There were more Post-it notes, like the one over the doorbell, dotted around the house, offering warnings and reminders to past and present tenants. NO LOCK said the label on the loo door. DOOR CLOSED = OCCUPIED. Another, beside the oven, advised would-be chefs: TAKE BATTERY OUT OF SMOKE ALARM BEFORE USING GRILL. The most mysterious of all was stuck above a plug socket in the kitchen and said simply: NOT THIS ONE! On making enquiries, I was told that Charlie had once unplugged the freezer for a whole weekend while recharging his motorbike battery, resulting in the destruction of a month’s supply of Weight Watchers’ ready meals.

The whole of the ground floor was taken up by Auntie Jackie’s “business” – Ballgowns, Evening Wear and Accessories for Hire. The front room was entirely given over to dresses of every size and colour: rail upon rail of taffeta, silk, velvet and tulle; sequins, feathers and pearls. In the back were chests of drawers containing shawls and scarves and elbow-length gloves, and above our heads, beaded evening bags hung in clusters like chandeliers. In one corner was a curtained changing cubicle, and the rest of the space was occupied by a workbench and sewing machine, for repairs and alterations. Dad, typically, had got it wrong and told us Auntie Jackie worked in a second hand clothes shop, which made it sound one step up from a car boot sale.

The pride of the collection was displayed on a tailor’s dummy in a glass case. It was a midnight blue strapless dress which flowed out from knee level into a fishtail of hundreds of tissue-thin layers, all embroidered with sprays of silver stars. I wondered why it had been singled out for this attention – it was one of the least ostentatious of the lot – until Rachel gave me a nudge and pointed to a framed photograph on the opposite wall, and it suddenly made sense. In the picture, greeting a line-up of celebrities and smiling her famous, modest smile, was Princess Diana in that very same dress.

“Is that really…?” I asked Auntie Jackie.

She nodded, amused by our gawping. “You’d have been too young to remember, but Princess Diana auctioned off most of her wardrobe for charity in 1997. I’d just got an insurance payout for a whiplash injury – nearly $18,000 – and I blew the whole lot on one dress. I didn’t have the business then – I just wanted it for myself. My husband was hopping mad: he didn’t speak to me for a week. And then within two months she was dead.”

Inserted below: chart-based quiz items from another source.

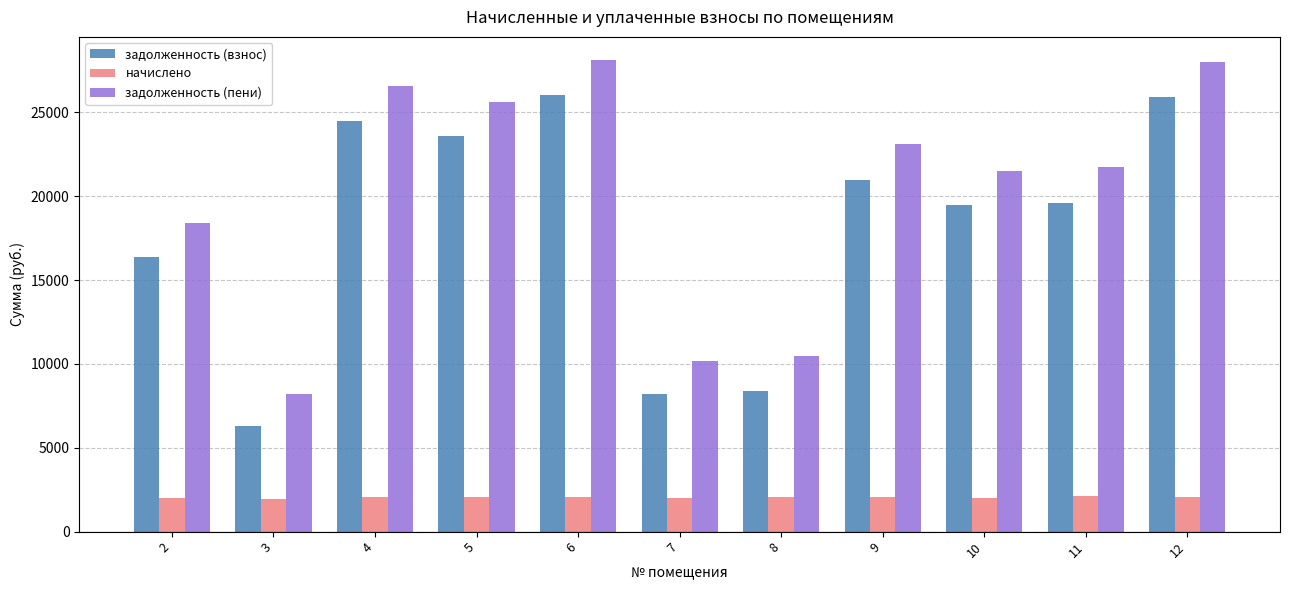

What is the minimum value shown in the chart?

1921.0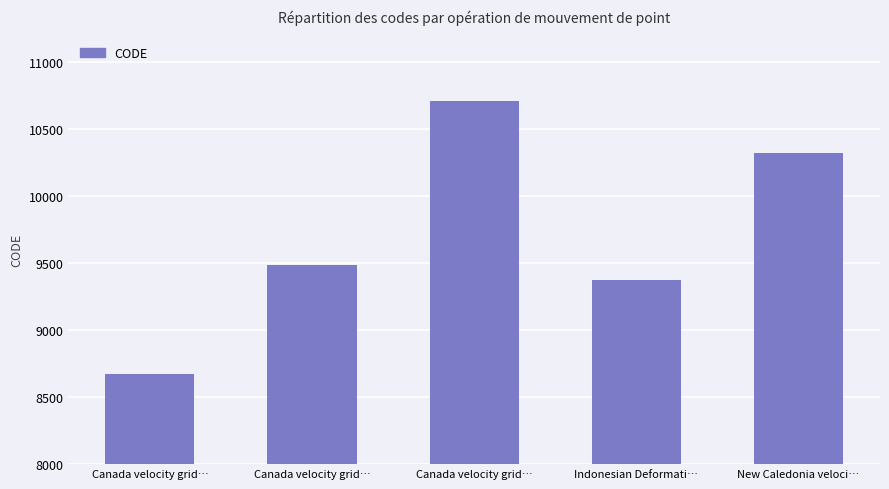

What is the change in value from Canada velocity grid… to Canada velocity grid…?

+807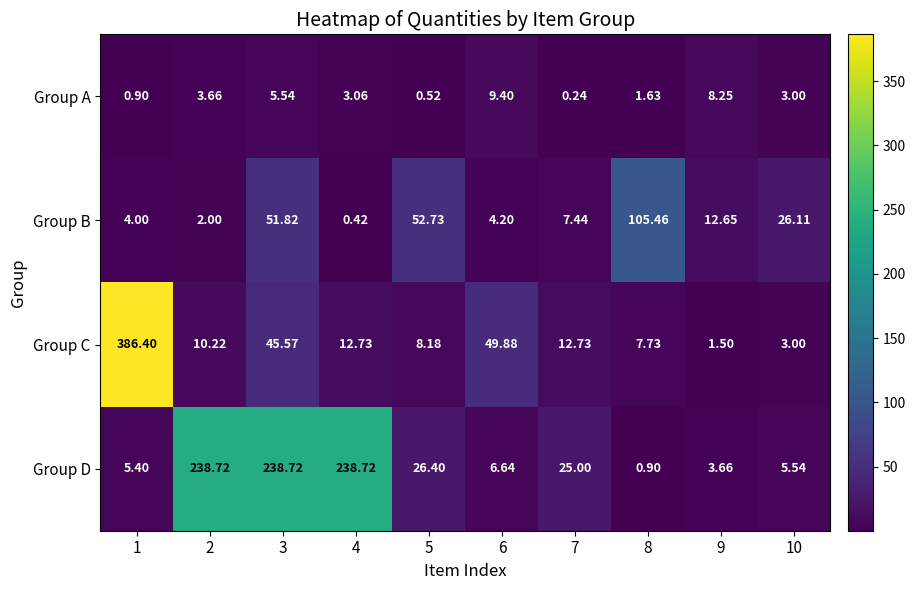

At which category is the sum across all series the highest?

1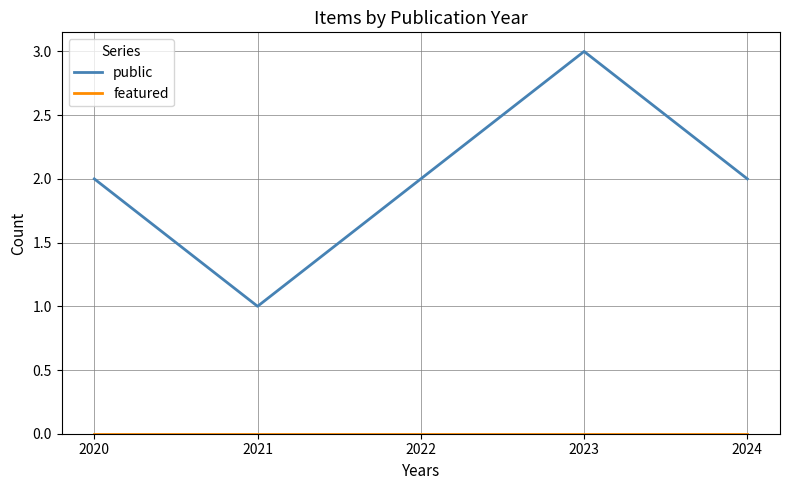

Where is the first local maximum for public?

2023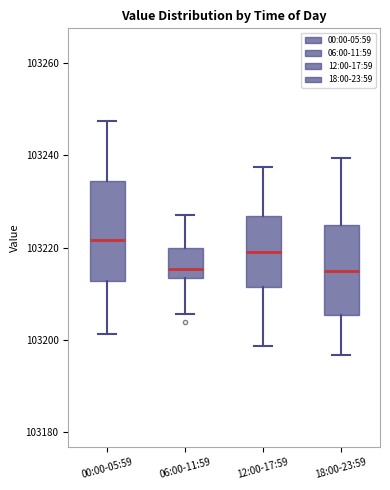

Comparing the boxes themselves (not the whiskers), which one is the tallest?

00:00-05:59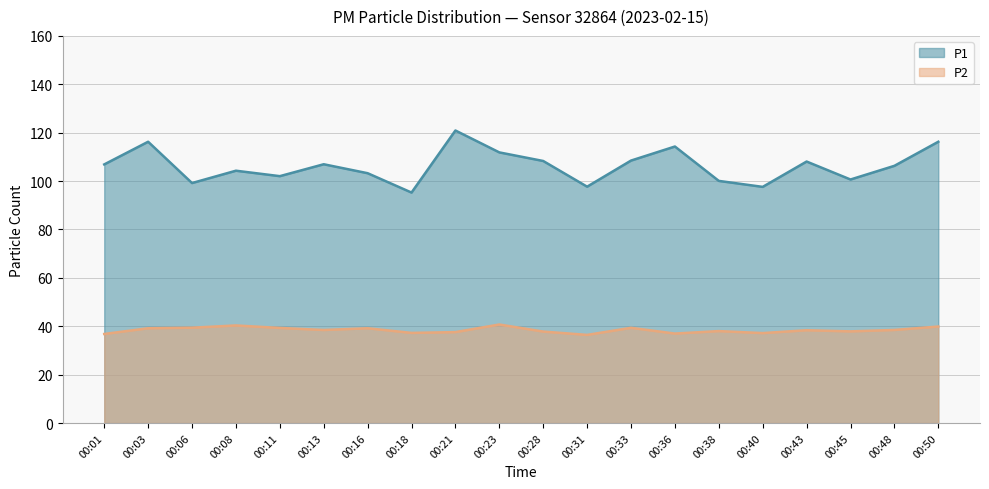

Where is the first local minimum for P2?

00:13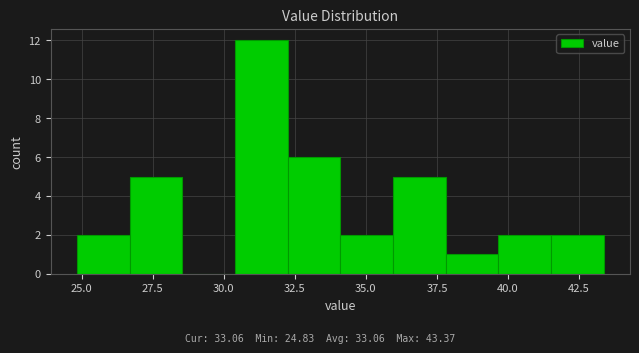

Read against the x-axis, roughly where is the centre of the tallest bar?

31.5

There was a solemn pause as we looked again at the holy object.

“Have you ever worn it?” asked Rachel.

Auntie Jackie shook her head. “Sadly, no.”

“Because it’s too precious?”

“No. Because I’m too bloody fat. Every time I try a new diet I think ‘I’ll be wearing Diana’s dress by Christmas!’ but it never happens.”

“It must be worth a fortune,” said Rachel wistfully She was probably thinking how much stuff she could get from Topshop if she put it on eBay

“Priceless,” Auntie Jackie agreed. “But I’ll never sell it. I could end up living in a cardboard box under the promenade, but I’ll still have my dress. They can bury me in it – it’ll probably fit me like a glove when I’ve died of starvation.”

“I wouldn’t sell it either,” I said. Although I’m the Sensible One, I do have a romantic streak.

Auntie Jackie left us to unpack and “freshen up”, as she called it, while she put away her groceries and began to prepare dinner. I could hear her clattering around in the kitchen cupboards and singing along to the radio, while I hung my few decent clothes in the wardrobe. In the absence of any empty drawers, I left the rest in the bottom of the suitcase, which I pushed under the bed. Various other items from home – my clarinet, music stand, books, tennis racquet – I deposited around the room as though marking out my territory It was only now that I came to unpack that I realised how little I’d brought. We had left in too much of a hurry. The last item to be rehoused was a cream shawl, crocheted in softest baby wool, which I used to cover up a depressed-looking armchair. It was the only thing I owned that my mother had made especially for me, which made it even more priceless in its way than Princess Diana’s dress.